Instructions for the task:
Everything in the listing below must be set down again exactly, apart from the pictures.

Provided material:

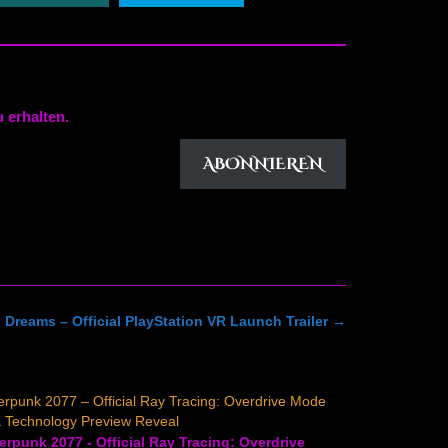
 erhalten.
ABONNIEREN
 Dreams – Official PlayStation VR Launch Trailer
→
rpunk 2077 – Official Ray Tracing: Overdrive Mode
 Technology Preview Reveal
rpunk 2077 - Official Ray Tracing: Overdrive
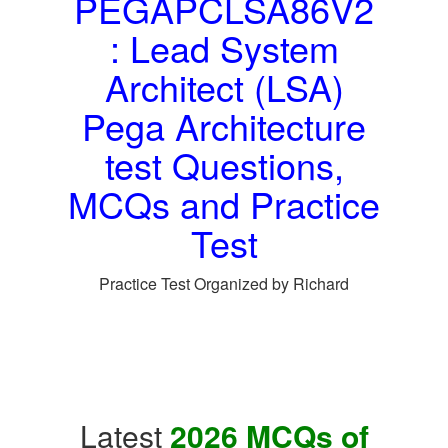
PEGAPCLSA86V2
: Lead System
Architect (LSA)
Pega Architecture
test Questions,
MCQs and Practice
Test
Practice Test Organized by Richard
Latest
2026 MCQs of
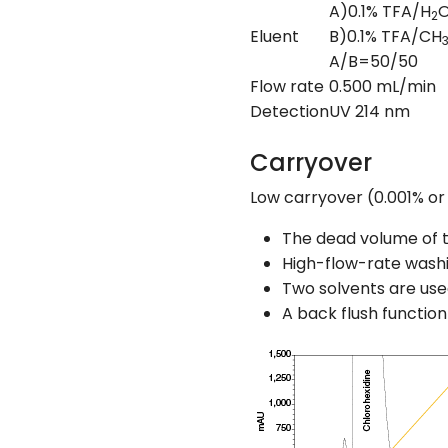
A)0.1% TFA/H
O
2
Eluent
B)0.1% TFA/CH
A/B=50/50
Flow rate
0.500 mL/min
Detection
UV 214 nm
Carryover
Low carryover (0.001% or l
The dead volume of t
High-flow-rate washi
Two solvents are used
A back flush function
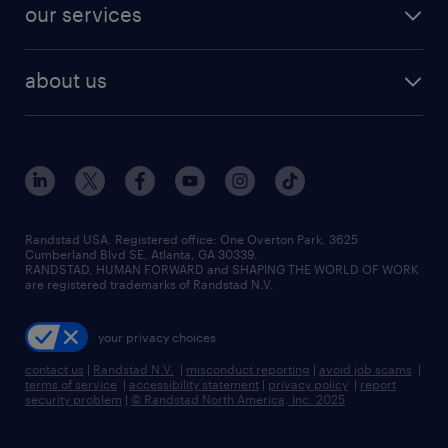
resume builder
finance & accounting jobs
our services
staffing solutions
remote jobs
best jobs
healthcare jobs
find employees
industries we serve
human resources jobs
about us
temporary staffing
workplace insights
industrial management jobs
about randstad
permanent recruitment
salary guide 2026
manufacturing & logistics jobs
contact us
flexible to permanent staffing
sales & marketing jobs
locations
high-volume hiring support
skilled trades jobs
careers at randstad
managed service programs
Randstad USA, Registered office:​ One Overton Park, 3625
Cumberland Blvd SE, Atlanta, GA 30339.
press room
recruitment process outsourcing
RANDSTAD, HUMAN FORWARD and SHAPING THE WORLD OF WORK
are registered trademarks of Randstad N.V.
advisory consulting
your privacy choices
talent transition
contact us
|
Randstad N.V.
|
misconduct reporting
|
avoid job scams
|
terms of service
|
accessibility statement
|
privacy policy
|
report
security problem
|
© Randstad North America, Inc. 2025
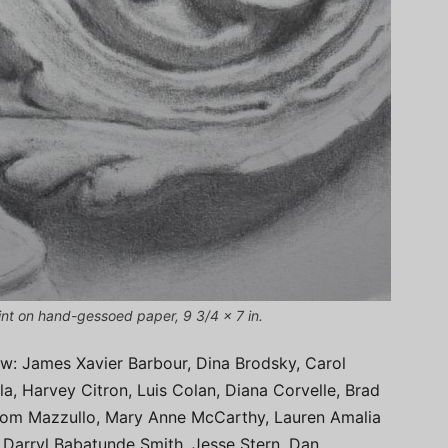
oint on hand-gessoed paper, 9 3/4 x 7 in.
how: James Xavier Barbour, Dina Brodsky, Carol
, Harvey Citron, Luis Colan, Diana Corvelle, Brad
Tom Mazzullo, Mary Anne McCarthy, Lauren Amalia
 Darryl Babatunde Smith, Jesse Stern, Dan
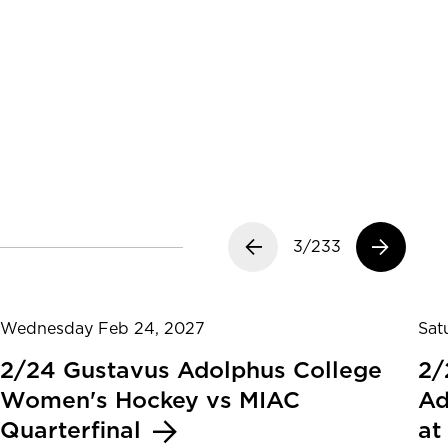
Previous slide
3/233
Next slide
Wednesday Feb 24, 2027
Sat
2/24 Gustavus Adolphus College
2/
Women's Hockey vs MIAC
Ad
Quarterfinal
at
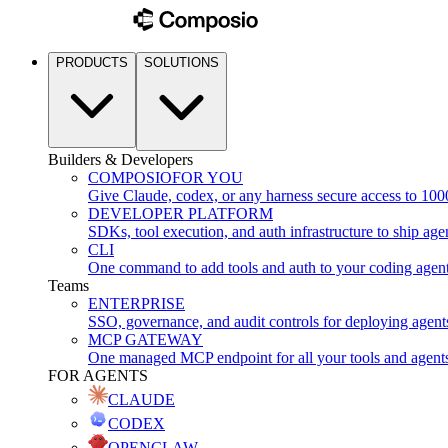
PRODUCTS
SOLUTIONS
Builders & Developers
COMPOSIO
FOR YOU
Give Claude, codex, or any harness secure access to 100
DEVELOPER PLATFORM
SDKs, tool execution, and auth infrastructure to ship age
CLI
One command to add tools and auth to your coding agen
Teams
ENTERPRISE
SSO, governance, and audit controls for deploying agent
MCP GATEWAY
One managed MCP endpoint for all your tools and agent
FOR AGENTS
CLAUDE
CODEX
OPENCLAW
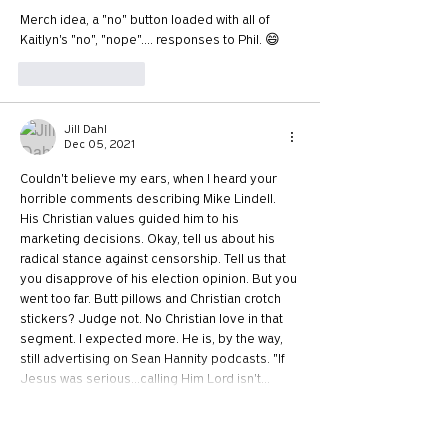
Merch idea, a "no" button loaded with all of 
Kaitlyn's "no", "nope".... responses to Phil. 😄
Like
Reply
Jill Dahl
Dec 05, 2021
Couldn't believe my ears, when I heard your 
horrible comments describing Mike Lindell. 
His Christian values guided him to his 
marketing decisions. Okay, tell us about his 
radical stance against censorship. Tell us that 
you disapprove of his election opinion. But you 
went too far. Butt pillows and Christian crotch 
stickers? Judge not. No Christian love in that 
segment. I expected more. He is, by the way, 
still advertising on Sean Hannity podcasts. "If 
Jesus was serious...calling Him Lord isn't…
Show More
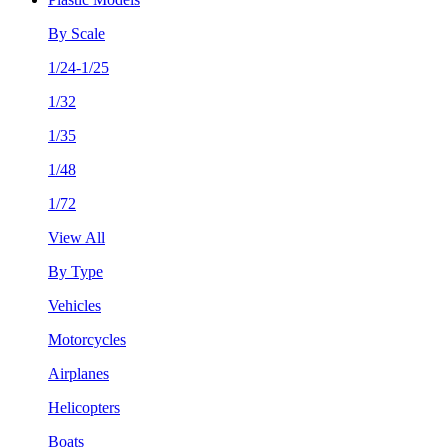
By Scale
1/24-1/25
1/32
1/35
1/48
1/72
View All
By Type
Vehicles
Motorcycles
Airplanes
Helicopters
Boats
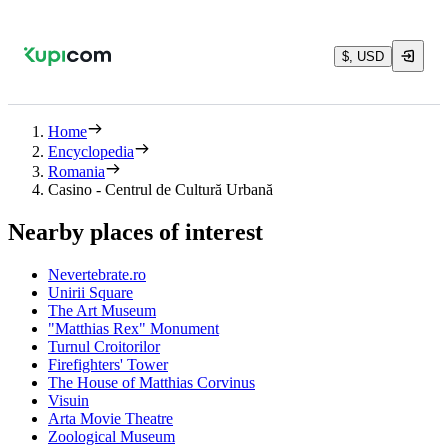
$, USD
Home
Encyclopedia
Romania
Casino - Centrul de Cultură Urbană
Nearby places of interest
Nevertebrate.ro
Unirii Square
The Art Museum
"Matthias Rex" Monument
Turnul Croitorilor
Firefighters' Tower
The House of Matthias Corvinus
Visuin
Arta Movie Theatre
Zoological Museum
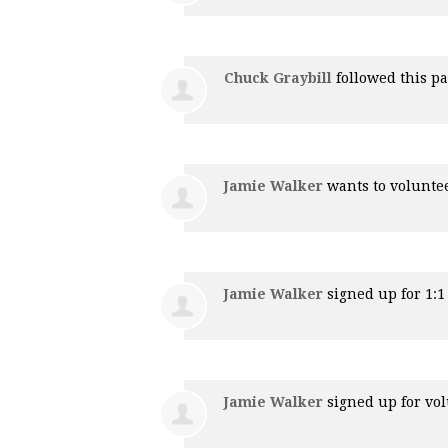
Chuck Graybill
followed this p
Jamie Walker
wants to volunte
Jamie Walker
signed up for
1:
Jamie Walker
signed up for
vol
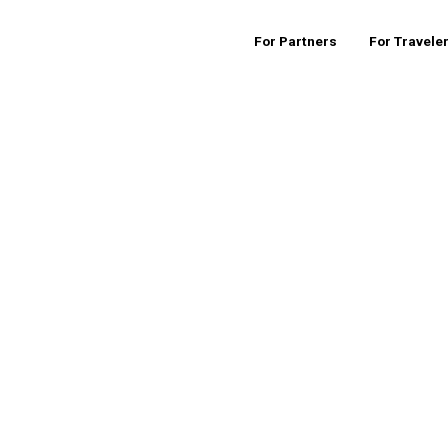
For Partners
For Travele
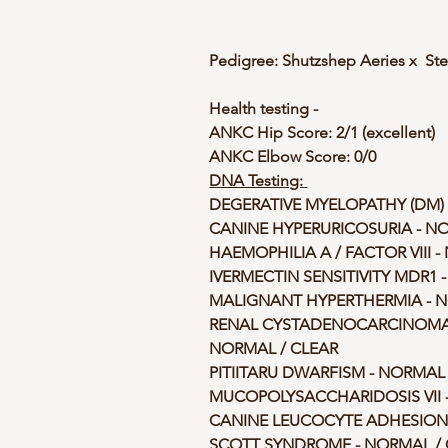
Pedigree: Shutzshep Aeries x  St
Health testing -
ANKC Hip Score: 2/1 (excellent)
ANKC Elbow Score: 0/0
DNA Testing: 
DEGERATIVE MYELOPATHY (DM) 
CANINE HYPERURICOSURIA - N
HAEMOPHILIA A / FACTOR VIII 
IVERMECTIN SENSITIVITY MDR1 
MALIGNANT HYPERTHERMIA - N
RENAL CYSTADENOCARCINOMA 
NORMAL / CLEAR
PITIITARU DWARFISM - NORMAL 
MUCOPOLYSACCHARIDOSIS VII -
CANINE LEUCOCYTE ADHESION D
SCOTT SYNDROME - NORMAL / 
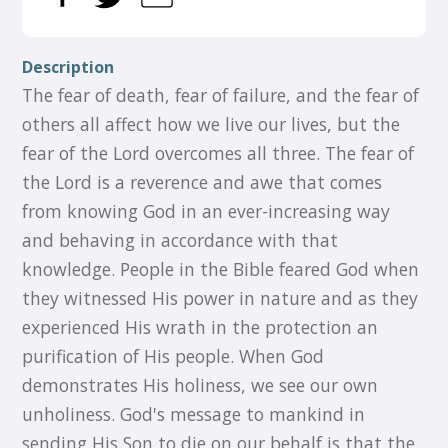
Description
The fear of death, fear of failure, and the fear of
others all affect how we live our lives, but the
fear of the Lord overcomes all three. The fear of
the Lord is a reverence and awe that comes
from knowing God in an ever-increasing way
and behaving in accordance with that
knowledge. People in the Bible feared God when
they witnessed His power in nature and as they
experienced His wrath in the protection an
purification of His people. When God
demonstrates His holiness, we see our own
unholiness. God's message to mankind in
sending His Son to die on our behalf is that the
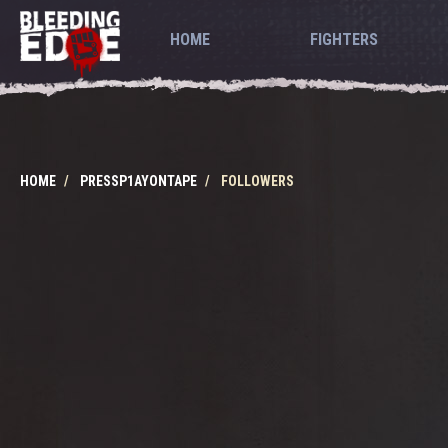
HOME
FIGHTERS
HOME
PRESSP1AYONTAPE
FOLLOWERS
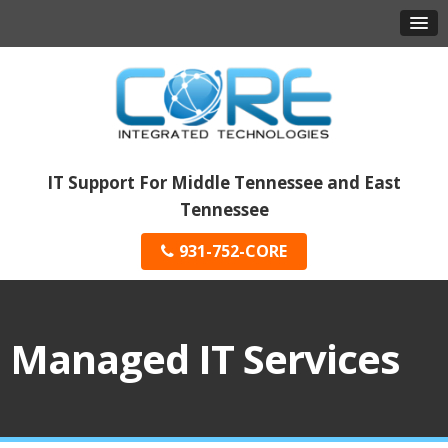
IT Support For Middle Tennessee and East
Tennessee
931-752-CORE
Managed IT Services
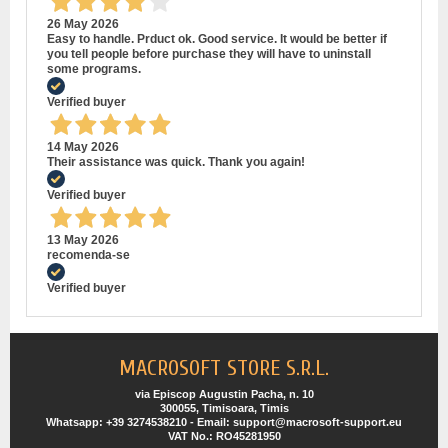
26 May 2026
Easy to handle. Prduct ok. Good service. It would be better if
you tell people before purchase they will have to uninstall
some programs.
Verified buyer
14 May 2026
Their assistance was quick. Thank you again!
Verified buyer
13 May 2026
recomenda-se
Verified buyer
MACROSOFT STORE S.R.L.
via Episcop Augustin Pacha, n. 10
300055, Timisoara, Timis
Whatsapp: +39 3274538210 - Email: support@macrosoft-support.eu
VAT No.: RO45281950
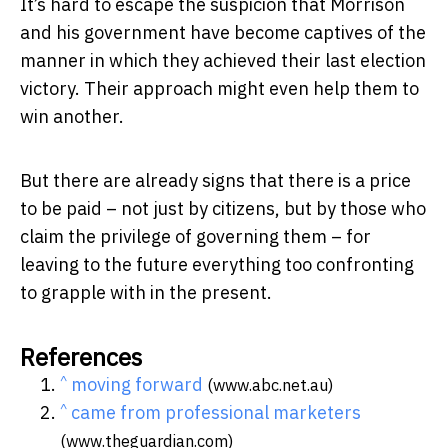
It’s hard to escape the suspicion that Morrison
and his government have become captives of the
manner in which they achieved their last election
victory. Their approach might even help them to
win another.
But there are already signs that there is a price
to be paid – not just by citizens, but by those who
claim the privilege of governing them – for
leaving to the future everything too confronting
to grapple with in the present.
References
^
moving forward
(www.abc.net.au)
^
came from professional marketers
(www.theguardian.com)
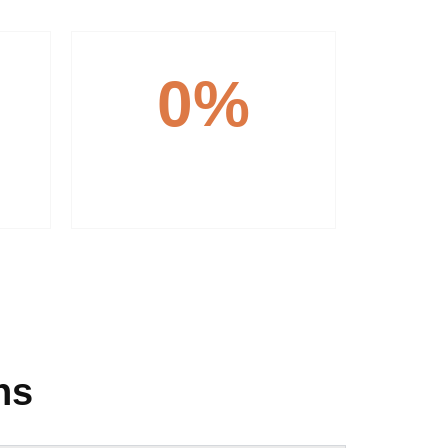
0
%
Customer Focus
ns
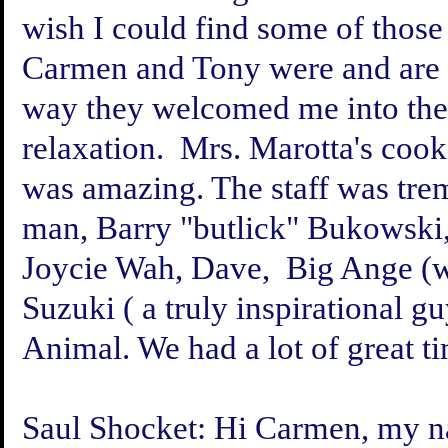
wish I could find some of those
Carmen and Tony were and are g
way they welcomed me into thei
relaxation. Mrs. Marotta's co
was amazing. The staff was tr
man, Barry "butlick" Bukowski
Joycie Wah, Dave, Big Ange (
Suzuki ( a truly inspirational gu
Animal. We had a lot of great tim
Saul Shocket:
Hi Carmen, my na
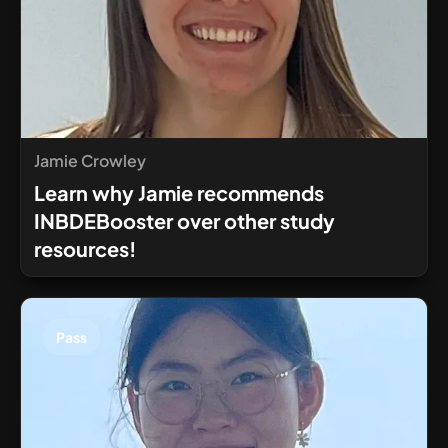
Jamie Crowley
Learn why Jamie recommends
INBDEBooster over other study
resources!
Pass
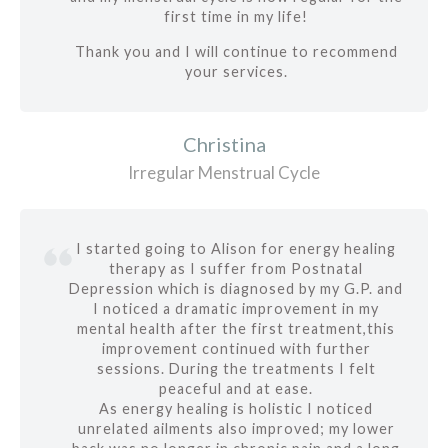
first time in my life!
Thank you and I will continue to recommend
your services.
Christina
Irregular Menstrual Cycle
I started going to Alison for energy healing
therapy as I suffer from Postnatal
Depression which is diagnosed by my G.P. and
I noticed a dramatic improvement in my
mental health after the first treatment,this
improvement continued with further
sessions. During the treatments I felt
peaceful and at ease.
As energy healing is holistic I noticed
unrelated ailments also improved; my lower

Solved problem:
 erhalten.
ABONNIEREN
 Dreams – Official PlayStation VR Launch Trailer
→
rpunk 2077 – Official Ray Tracing: Overdrive Mode
 Technology Preview Reveal
rpunk 2077 - Official Ray Tracing: Overdrive
PEGAPCLSA86V2
: Lead System
Architect (LSA)
Pega Architecture
test Questions,
MCQs and Practice
Test
Practice Test Organized by Richard
Latest
2026 MCQs of
A)0.1% TFA/H
O
2
Eluent
B)0.1% TFA/CH
A/B=50/50
Flow rate
0.500 mL/min
Detection
UV 214 nm
Carryover
Low carryover (0.001% or l
The dead volume of t
High-flow-rate washi
Two solvents are used
A back flush function
resume builder
finance & accounting jobs
our services
staffing solutions
remote jobs
best jobs
healthcare jobs
find employees
industries we serve
human resources jobs
about us
temporary staffing
workplace insights
industrial management jobs
about randstad
permanent recruitment
salary guide 2026
manufacturing & logistics jobs
contact us
flexible to permanent staffing
sales & marketing jobs
locations
high-volume hiring support
skilled trades jobs
careers at randstad
managed service programs
Randstad USA, Registered office:​ One Overton Park, 3625
Cumberland Blvd SE, Atlanta, GA 30339.
press room
recruitment process outsourcing
RANDSTAD, HUMAN FORWARD and SHAPING THE WORLD OF WORK
are registered trademarks of Randstad N.V.
advisory consulting
your privacy choices
talent transition
contact us
|
Randstad N.V.
|
misconduct reporting
|
avoid job scams
|
terms of service
|
accessibility statement
|
privacy policy
|
report
security problem
|
© Randstad North America, Inc. 2025
oint on hand-gessoed paper, 9 3/4 x 7 in.
how: James Xavier Barbour, Dina Brodsky, Carol
, Harvey Citron, Luis Colan, Diana Corvelle, Brad
Tom Mazzullo, Mary Anne McCarthy, Lauren Amalia
 Darryl Babatunde Smith, Jesse Stern, Dan
Previous slide
3/233
Next slide
Wednesday Feb 24, 2027
Sat
2/24 Gustavus Adolphus College
2/
Women's Hockey vs MIAC
Ad
Quarterfinal
at
PRODUCTS
SOLUTIONS
Builders & Developers
COMPOSIO
FOR YOU
Give Claude, codex, or any harness secure access to 100
DEVELOPER PLATFORM
SDKs, tool execution, and auth infrastructure to ship age
CLI
One command to add tools and auth to your coding agen
Teams
ENTERPRISE
SSO, governance, and audit controls for deploying agent
MCP GATEWAY
One managed MCP endpoint for all your tools and agent
FOR AGENTS
CLAUDE
CODEX
OPENCLAW
Merch idea, a "no" button loaded with all of 
Kaitlyn's "no", "nope".... responses to Phil. 😄
Like
Reply
Jill Dahl
Dec 05, 2021
Couldn't believe my ears, when I heard your 
horrible comments describing Mike Lindell. 
His Christian values guided him to his 
marketing decisions. Okay, tell us about his 
radical stance against censorship. Tell us that 
you disapprove of his election opinion. But you 
went too far. Butt pillows and Christian crotch 
stickers? Judge not. No Christian love in that 
segment. I expected more. He is, by the way, 
still advertising on Sean Hannity podcasts. "If 
Jesus was serious...calling Him Lord isn't…
Show More
By Scale
1/24-1/25
1/32
1/35
1/48
1/72
View All
By Type
Vehicles
Motorcycles
Airplanes
Helicopters
Boats
$, USD
Home
Encyclopedia
Romania
Casino - Centrul de Cultură Urbană
Nearby places of interest
Nevertebrate.ro
Unirii Square
The Art Museum
"Matthias Rex" Monument
Turnul Croitorilor
Firefighters' Tower
The House of Matthias Corvinus
Visuin
Arta Movie Theatre
Zoological Museum
Chuck Graybill
followed this p
Jamie Walker
wants to volunte
Jamie Walker
signed up for
1:
Jamie Walker
signed up for
vol
For Partners
For Travele
Pedigree: Shutzshep Aeries x  St
Health testing -
ANKC Hip Score: 2/1 (excellent)
ANKC Elbow Score: 0/0
DNA Testing: 
DEGERATIVE MYELOPATHY (DM) 
CANINE HYPERURICOSURIA - N
HAEMOPHILIA A / FACTOR VIII 
IVERMECTIN SENSITIVITY MDR1 
MALIGNANT HYPERTHERMIA - N
RENAL CYSTADENOCARCINOMA 
NORMAL / CLEAR
PITIITARU DWARFISM - NORMAL 
MUCOPOLYSACCHARIDOSIS VII -
CANINE LEUCOCYTE ADHESION D
SCOTT SYNDROME - NORMAL / 
Description
The fear of death, fear of failure, and the fear of
others all affect how we live our lives, but the
fear of the Lord overcomes all three. The fear of
the Lord is a reverence and awe that comes
from knowing God in an ever-increasing way
and behaving in accordance with that
knowledge. People in the Bible feared God when
they witnessed His power in nature and as they
experienced His wrath in the protection an
purification of His people. When God
demonstrates His holiness, we see our own
unholiness. God's message to mankind in
sending His Son to die on our behalf is that the
HOME
FIGHTERS
HOME
PRESSP1AYONTAPE
FOLLOWERS
IT Support For Middle Tennessee and East
Tennessee
931-752-CORE
Managed IT Services
26 May 2026
Easy to handle. Prduct ok. Good service. It would be better if
you tell people before purchase they will have to uninstall
some programs.
Verified buyer
14 May 2026
Their assistance was quick. Thank you again!
Verified buyer
13 May 2026
recomenda-se
Verified buyer
MACROSOFT STORE S.R.L.
via Episcop Augustin Pacha, n. 10
300055, Timisoara, Timis
Whatsapp: +39 3274538210 - Email: support@macrosoft-support.eu
VAT No.: RO45281950
It’s hard to escape the suspicion that Morrison
and his government have become captives of the
manner in which they achieved their last election
victory. Their approach might even help them to
win another.
But there are already signs that there is a price
to be paid – not just by citizens, but by those who
claim the privilege of governing them – for
leaving to the future everything too confronting
to grapple with in the present.
References
^
moving forward
(www.abc.net.au)
^
came from professional marketers
(www.theguardian.com)
0
%
Customer Focus
ns
wish I could find some of those
Carmen and Tony were and are g
way they welcomed me into thei
relaxation. Mrs. Marotta's co
was amazing. The staff was tr
man, Barry "butlick" Bukowski
Joycie Wah, Dave, Big Ange (
Suzuki ( a truly inspirational gu
Animal. We had a lot of great tim
Saul Shocket:
Hi Carmen, my na
Jamie Crowley
Learn why Jamie recommends
INBDEBooster over other study
resources!
Pass
first time in my life!
Thank you and I will continue to recommend
your services.
Christina
Irregular Menstrual Cycle
I started going to Alison for energy healing
therapy as I suffer from Postnatal
Depression which is diagnosed by my G.P. and
I noticed a dramatic improvement in my
mental health after the first treatment,this
improvement continued with further
sessions. During the treatments I felt
peaceful and at ease.
As energy healing is holistic I noticed
unrelated ailments also improved; my lower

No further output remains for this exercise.